The obstructive sleep apnea syndrome (OSAS), a form of periodic breathing, is highly prevalent disorder that affects at least 4% of adult male population and 2% of females and is associated with repetitive episodes of complete (apnea) or partial (hypopnea) occlusion of upper airway during sleep. These episodes result, among others, in loud snoring and in daytime symptoms such as excessive sleepiness, morning headache, irritability, cognitive impairment and lead to reduced quality of life. Varying degrees of transient oxygen desaturation follow the upper airway occlusion, and it is a common pathway for the development of several cardiovascular complications. Central Sleep Apnea (CSA) is another form of periodic breathing characterized by lack of respiratory effort during sleep and frequently coexists with OSA. One major underlying mechanism of CSA is unstable ventilatory drive during sleep. Treatment options for sleep apnea include continuous positive airway pressure (CPAP), oral appliances, and weight loss.
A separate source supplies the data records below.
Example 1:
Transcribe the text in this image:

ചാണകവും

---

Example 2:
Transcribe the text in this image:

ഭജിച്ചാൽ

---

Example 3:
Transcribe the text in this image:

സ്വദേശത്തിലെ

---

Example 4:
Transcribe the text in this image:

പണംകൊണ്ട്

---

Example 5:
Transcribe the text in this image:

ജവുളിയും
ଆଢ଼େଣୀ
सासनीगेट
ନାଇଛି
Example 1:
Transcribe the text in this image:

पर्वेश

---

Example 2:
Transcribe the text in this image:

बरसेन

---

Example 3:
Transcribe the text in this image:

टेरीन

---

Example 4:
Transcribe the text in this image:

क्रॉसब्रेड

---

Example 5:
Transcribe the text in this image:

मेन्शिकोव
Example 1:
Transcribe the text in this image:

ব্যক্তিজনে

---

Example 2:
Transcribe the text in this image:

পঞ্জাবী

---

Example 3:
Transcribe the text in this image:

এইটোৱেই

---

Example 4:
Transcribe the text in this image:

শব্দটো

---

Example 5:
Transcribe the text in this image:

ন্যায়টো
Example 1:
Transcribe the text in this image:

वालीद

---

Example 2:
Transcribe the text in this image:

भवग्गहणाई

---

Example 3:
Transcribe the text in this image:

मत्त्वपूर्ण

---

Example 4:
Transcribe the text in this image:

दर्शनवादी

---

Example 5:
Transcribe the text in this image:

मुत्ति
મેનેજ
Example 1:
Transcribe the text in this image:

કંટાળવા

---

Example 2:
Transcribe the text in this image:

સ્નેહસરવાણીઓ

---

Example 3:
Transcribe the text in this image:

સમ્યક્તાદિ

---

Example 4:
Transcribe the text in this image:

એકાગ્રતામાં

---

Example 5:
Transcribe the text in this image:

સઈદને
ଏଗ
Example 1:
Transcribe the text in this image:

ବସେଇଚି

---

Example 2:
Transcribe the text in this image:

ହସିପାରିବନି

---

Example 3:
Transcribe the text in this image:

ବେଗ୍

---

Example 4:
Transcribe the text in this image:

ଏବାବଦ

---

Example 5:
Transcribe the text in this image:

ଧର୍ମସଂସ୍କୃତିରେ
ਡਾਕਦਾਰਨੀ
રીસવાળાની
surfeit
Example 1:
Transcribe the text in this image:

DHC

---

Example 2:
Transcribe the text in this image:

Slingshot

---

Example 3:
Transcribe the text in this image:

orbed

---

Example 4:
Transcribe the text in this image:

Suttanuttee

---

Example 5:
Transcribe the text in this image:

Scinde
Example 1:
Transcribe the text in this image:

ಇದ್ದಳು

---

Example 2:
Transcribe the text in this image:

In this special issue on sleep-related breathing disorders a number of distinguished scientists report on the following: the association between the duration of sleep and cardiovascular and metabolic comorbidities of patients with OSAS, the influence of age on clinical characteristics and polysomnographic findings of patients with OSAS in Greek population, the effect of weight loss by behavioural, pharmacological, or surgical approaches in the management of OSAS, the mechanisms that may trigger cognitive decline in OSA patients, the evaluation of two different mandibular advance appliances and the application of sclerosant agents for treatment of snoring, the presence of Cheyne-Stokes respiration (CSR), a form of central sleep apnea, in patients with radiologically-proven first-ever lacunar stroke, the implication of age in the pathogenetic link between sleep apnea and plasma homocysteine levels.
All the above help us to better understand some mechanisms involved in pathogenesis, consequences, and treatment of sleep apnea syndrome and snoring, and clearly this special issue is a great contributor to our knowledge.